# Directions
Repeat the rows word for word, from the first one through the line that contains "Gönczi József", including both ends.

(Source information)

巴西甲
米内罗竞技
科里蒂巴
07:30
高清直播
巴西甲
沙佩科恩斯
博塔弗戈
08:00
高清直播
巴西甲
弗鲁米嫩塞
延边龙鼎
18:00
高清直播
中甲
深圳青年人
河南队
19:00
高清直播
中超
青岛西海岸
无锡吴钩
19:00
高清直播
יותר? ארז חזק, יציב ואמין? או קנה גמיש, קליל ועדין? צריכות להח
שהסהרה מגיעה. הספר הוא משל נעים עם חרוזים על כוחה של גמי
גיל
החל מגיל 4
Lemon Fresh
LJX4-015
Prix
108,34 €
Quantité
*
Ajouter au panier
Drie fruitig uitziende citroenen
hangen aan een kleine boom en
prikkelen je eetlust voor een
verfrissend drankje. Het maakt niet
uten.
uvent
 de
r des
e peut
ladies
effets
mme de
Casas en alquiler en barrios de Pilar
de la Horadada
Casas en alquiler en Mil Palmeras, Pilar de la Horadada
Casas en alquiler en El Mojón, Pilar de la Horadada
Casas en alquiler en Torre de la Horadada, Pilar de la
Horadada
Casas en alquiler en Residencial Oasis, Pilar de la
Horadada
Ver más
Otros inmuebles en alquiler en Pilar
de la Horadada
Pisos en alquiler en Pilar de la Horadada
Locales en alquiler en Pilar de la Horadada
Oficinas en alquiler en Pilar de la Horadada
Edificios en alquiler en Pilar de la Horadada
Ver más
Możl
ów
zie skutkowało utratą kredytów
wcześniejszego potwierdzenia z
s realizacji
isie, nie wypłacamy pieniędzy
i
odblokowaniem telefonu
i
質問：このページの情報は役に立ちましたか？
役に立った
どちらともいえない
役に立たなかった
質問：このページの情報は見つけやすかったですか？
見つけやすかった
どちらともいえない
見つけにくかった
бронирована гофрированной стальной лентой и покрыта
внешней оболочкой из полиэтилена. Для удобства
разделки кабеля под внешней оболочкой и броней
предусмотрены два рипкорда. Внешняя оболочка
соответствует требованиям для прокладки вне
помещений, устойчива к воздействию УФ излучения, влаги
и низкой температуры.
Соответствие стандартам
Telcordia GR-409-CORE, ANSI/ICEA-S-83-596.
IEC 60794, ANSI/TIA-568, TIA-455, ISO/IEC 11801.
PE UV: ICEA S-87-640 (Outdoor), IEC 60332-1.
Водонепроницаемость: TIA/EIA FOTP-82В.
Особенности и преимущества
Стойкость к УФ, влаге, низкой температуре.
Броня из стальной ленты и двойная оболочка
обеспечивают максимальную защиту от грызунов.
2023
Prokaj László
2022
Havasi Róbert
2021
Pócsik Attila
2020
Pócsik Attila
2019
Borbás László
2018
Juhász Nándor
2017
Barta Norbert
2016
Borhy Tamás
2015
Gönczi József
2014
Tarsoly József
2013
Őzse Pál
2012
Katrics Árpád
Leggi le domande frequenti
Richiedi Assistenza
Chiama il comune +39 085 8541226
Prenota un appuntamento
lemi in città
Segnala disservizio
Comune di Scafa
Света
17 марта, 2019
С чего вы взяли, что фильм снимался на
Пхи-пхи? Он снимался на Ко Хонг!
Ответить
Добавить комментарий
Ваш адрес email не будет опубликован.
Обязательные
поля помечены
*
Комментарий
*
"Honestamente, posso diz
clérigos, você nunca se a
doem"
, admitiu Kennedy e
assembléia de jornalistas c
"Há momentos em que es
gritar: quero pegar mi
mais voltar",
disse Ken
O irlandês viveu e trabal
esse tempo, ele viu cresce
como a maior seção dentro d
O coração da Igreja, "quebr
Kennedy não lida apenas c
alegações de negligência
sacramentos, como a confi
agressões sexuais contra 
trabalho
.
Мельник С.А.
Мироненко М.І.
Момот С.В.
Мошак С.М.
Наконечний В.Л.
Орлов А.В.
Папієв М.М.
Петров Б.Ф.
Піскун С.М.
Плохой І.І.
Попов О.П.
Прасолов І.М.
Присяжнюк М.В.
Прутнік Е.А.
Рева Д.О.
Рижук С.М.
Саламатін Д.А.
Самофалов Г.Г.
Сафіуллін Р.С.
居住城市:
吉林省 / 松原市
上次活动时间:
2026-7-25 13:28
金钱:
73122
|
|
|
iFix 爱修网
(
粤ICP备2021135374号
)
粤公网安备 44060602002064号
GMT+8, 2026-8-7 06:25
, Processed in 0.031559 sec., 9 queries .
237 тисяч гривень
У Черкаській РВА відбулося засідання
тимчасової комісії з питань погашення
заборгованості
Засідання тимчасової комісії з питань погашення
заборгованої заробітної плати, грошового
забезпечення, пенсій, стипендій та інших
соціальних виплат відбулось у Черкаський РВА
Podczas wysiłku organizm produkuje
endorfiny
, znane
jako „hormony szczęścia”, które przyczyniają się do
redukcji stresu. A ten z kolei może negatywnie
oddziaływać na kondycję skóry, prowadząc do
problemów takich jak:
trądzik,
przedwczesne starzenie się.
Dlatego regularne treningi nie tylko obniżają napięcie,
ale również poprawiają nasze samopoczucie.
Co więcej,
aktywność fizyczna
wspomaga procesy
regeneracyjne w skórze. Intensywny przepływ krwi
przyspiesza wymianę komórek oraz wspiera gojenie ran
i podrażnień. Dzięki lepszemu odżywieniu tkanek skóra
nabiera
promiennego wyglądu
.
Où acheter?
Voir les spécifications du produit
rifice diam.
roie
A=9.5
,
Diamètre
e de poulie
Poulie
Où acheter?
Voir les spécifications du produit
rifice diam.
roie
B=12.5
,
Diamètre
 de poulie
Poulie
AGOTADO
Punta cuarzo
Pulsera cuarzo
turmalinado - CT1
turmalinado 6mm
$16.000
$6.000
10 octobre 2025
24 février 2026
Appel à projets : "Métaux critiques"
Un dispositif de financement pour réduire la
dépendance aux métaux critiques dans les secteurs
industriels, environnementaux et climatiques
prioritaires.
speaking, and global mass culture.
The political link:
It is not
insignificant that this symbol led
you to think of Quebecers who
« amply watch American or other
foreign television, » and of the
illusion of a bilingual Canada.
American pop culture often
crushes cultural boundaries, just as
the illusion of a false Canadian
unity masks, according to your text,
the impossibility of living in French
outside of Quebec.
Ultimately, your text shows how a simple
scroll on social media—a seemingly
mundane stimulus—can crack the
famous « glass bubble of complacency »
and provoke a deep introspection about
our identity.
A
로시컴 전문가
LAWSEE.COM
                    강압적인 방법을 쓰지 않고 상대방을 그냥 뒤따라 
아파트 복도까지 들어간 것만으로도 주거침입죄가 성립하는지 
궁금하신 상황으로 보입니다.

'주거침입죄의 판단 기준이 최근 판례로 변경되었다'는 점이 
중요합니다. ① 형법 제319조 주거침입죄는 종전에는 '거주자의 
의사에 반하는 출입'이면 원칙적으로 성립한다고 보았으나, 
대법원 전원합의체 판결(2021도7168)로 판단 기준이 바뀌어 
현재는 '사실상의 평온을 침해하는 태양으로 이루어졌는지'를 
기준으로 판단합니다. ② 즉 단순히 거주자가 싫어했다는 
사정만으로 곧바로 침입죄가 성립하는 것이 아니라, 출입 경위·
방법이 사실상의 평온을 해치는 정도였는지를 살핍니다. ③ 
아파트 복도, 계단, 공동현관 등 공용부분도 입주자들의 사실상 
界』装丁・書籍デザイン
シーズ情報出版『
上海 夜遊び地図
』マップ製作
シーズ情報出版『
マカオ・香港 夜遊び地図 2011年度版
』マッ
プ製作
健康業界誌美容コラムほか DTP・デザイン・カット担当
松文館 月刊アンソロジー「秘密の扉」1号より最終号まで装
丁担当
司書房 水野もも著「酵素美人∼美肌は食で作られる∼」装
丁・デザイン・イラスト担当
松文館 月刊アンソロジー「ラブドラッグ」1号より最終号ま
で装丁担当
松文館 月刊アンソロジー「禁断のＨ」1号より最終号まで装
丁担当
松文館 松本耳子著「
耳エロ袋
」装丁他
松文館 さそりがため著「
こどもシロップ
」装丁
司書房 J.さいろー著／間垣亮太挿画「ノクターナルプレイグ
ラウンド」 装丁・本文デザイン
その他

(End Source information)

# Output of the exercise
巴西甲
米内罗竞技
科里蒂巴
07:30
高清直播
巴西甲
沙佩科恩斯
博塔弗戈
08:00
高清直播
巴西甲
弗鲁米嫩塞
延边龙鼎
18:00
高清直播
中甲
深圳青年人
河南队
19:00
高清直播
中超
青岛西海岸
无锡吴钩
19:00
高清直播
יותר? ארז חזק, יציב ואמין? או קנה גמיש, קליל ועדין? צריכות להח
שהסהרה מגיעה. הספר הוא משל נעים עם חרוזים על כוחה של גמי
גיל
החל מגיל 4
Lemon Fresh
LJX4-015
Prix
108,34 €
Quantité
*
Ajouter au panier
Drie fruitig uitziende citroenen
hangen aan een kleine boom en
prikkelen je eetlust voor een
verfrissend drankje. Het maakt niet
uten.
uvent
 de
r des
e peut
ladies
effets
mme de
Casas en alquiler en barrios de Pilar
de la Horadada
Casas en alquiler en Mil Palmeras, Pilar de la Horadada
Casas en alquiler en El Mojón, Pilar de la Horadada
Casas en alquiler en Torre de la Horadada, Pilar de la
Horadada
Casas en alquiler en Residencial Oasis, Pilar de la
Horadada
Ver más
Otros inmuebles en alquiler en Pilar
de la Horadada
Pisos en alquiler en Pilar de la Horadada
Locales en alquiler en Pilar de la Horadada
Oficinas en alquiler en Pilar de la Horadada
Edificios en alquiler en Pilar de la Horadada
Ver más
Możl
ów
zie skutkowało utratą kredytów
wcześniejszego potwierdzenia z
s realizacji
isie, nie wypłacamy pieniędzy
i
odblokowaniem telefonu
i
質問：このページの情報は役に立ちましたか？
役に立った
どちらともいえない
役に立たなかった
質問：このページの情報は見つけやすかったですか？
見つけやすかった
どちらともいえない
見つけにくかった
бронирована гофрированной стальной лентой и покрыта
внешней оболочкой из полиэтилена. Для удобства
разделки кабеля под внешней оболочкой и броней
предусмотрены два рипкорда. Внешняя оболочка
соответствует требованиям для прокладки вне
помещений, устойчива к воздействию УФ излучения, влаги
и низкой температуры.
Соответствие стандартам
Telcordia GR-409-CORE, ANSI/ICEA-S-83-596.
IEC 60794, ANSI/TIA-568, TIA-455, ISO/IEC 11801.
PE UV: ICEA S-87-640 (Outdoor), IEC 60332-1.
Водонепроницаемость: TIA/EIA FOTP-82В.
Особенности и преимущества
Стойкость к УФ, влаге, низкой температуре.
Броня из стальной ленты и двойная оболочка
обеспечивают максимальную защиту от грызунов.
2023
Prokaj László
2022
Havasi Róbert
2021
Pócsik Attila
2020
Pócsik Attila
2019
Borbás László
2018
Juhász Nándor
2017
Barta Norbert
2016
Borhy Tamás
2015
Gönczi József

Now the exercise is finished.